Armed with trustworthy, current pavement condition data, Newton shifted from reactive to proactive program management.
Newton manages a dense, mixed-use street network where school traffic, bus routes, and freeze-thaw cycles stress pavement differently across neighborhoods. Outdated or inconsistent data left leaders unsure which roads to fix and when, making accurate paving budgets hard to defend. Crews were often reactive to complaints without a clear prioritization method, leading to potholes, flat tires, and frustrated residents asking why their street was not selected.
Newton selected Cyvl to rapidly survey the entire network using vehicle-mounted LiDAR and sensors, capturing lane-level pavement condition across 282 roadway miles. Within weeks, Cyvl’s Infrastructure Intelligence platform applied AI to produce objective condition scores, block-by-block analytics, and interactive maps, delivered on September 24, 2024. The city received prioritized repair lists, scenario-based paving plans, and exportable, defensible reports that enable faster decisions and field action.

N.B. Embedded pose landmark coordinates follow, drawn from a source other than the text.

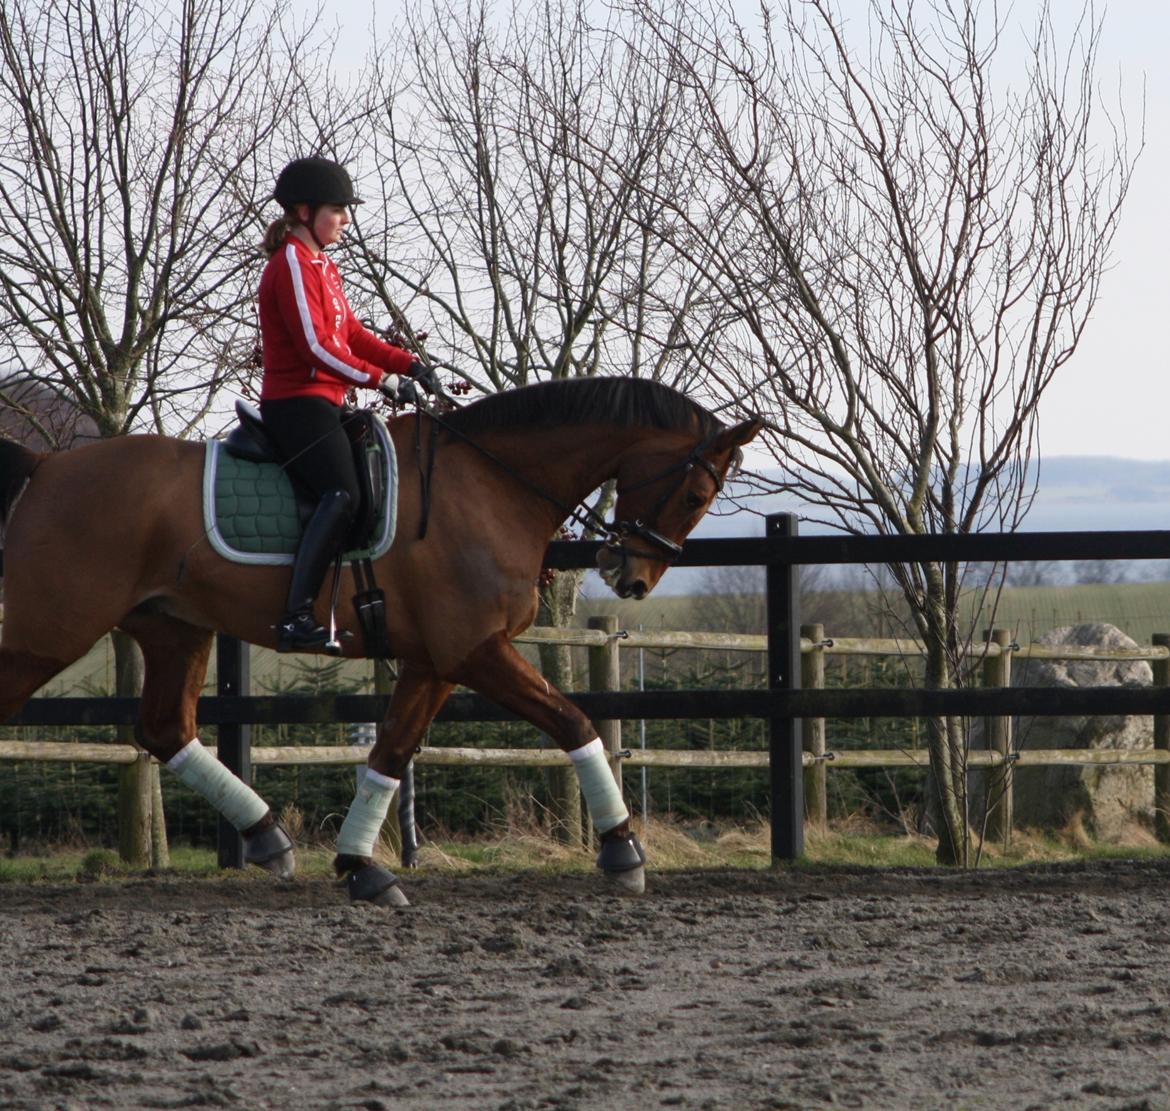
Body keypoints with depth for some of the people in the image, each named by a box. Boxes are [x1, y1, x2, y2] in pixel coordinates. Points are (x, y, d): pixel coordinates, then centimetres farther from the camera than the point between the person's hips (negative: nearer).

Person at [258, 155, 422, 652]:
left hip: (322, 404, 11)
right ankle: (296, 618, -35)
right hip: (296, 401, -11)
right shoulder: (291, 262, -10)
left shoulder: (322, 266, 22)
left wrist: (407, 363, 7)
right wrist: (380, 379, -16)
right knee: (342, 494, -27)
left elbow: (350, 333, 21)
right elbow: (315, 345, -18)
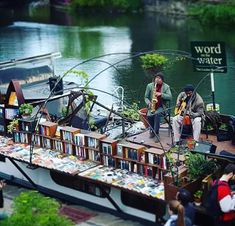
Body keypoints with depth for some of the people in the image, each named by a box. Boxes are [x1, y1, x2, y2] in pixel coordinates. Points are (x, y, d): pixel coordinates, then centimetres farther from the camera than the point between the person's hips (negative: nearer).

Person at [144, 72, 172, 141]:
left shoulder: (166, 87, 1)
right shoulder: (149, 86, 4)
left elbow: (170, 97, -10)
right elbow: (146, 97, 7)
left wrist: (161, 94, -23)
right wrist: (149, 103, -14)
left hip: (161, 107, -2)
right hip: (152, 106, 2)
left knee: (157, 114, -34)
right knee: (149, 115, -29)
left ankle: (156, 133, -26)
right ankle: (152, 130, -2)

Armed with trustworthy, current pavement condition data, Newton shifted from reactive to proactive program management. By replacing months-long manual assessments with a weeks-long data pipeline, the city scheduled paving and repairs sooner, shrinking the gap between data collection and construction. Residents benefit from faster fixes, clearer timelines, and transparent explanations of how taxpayer dollars are allocated.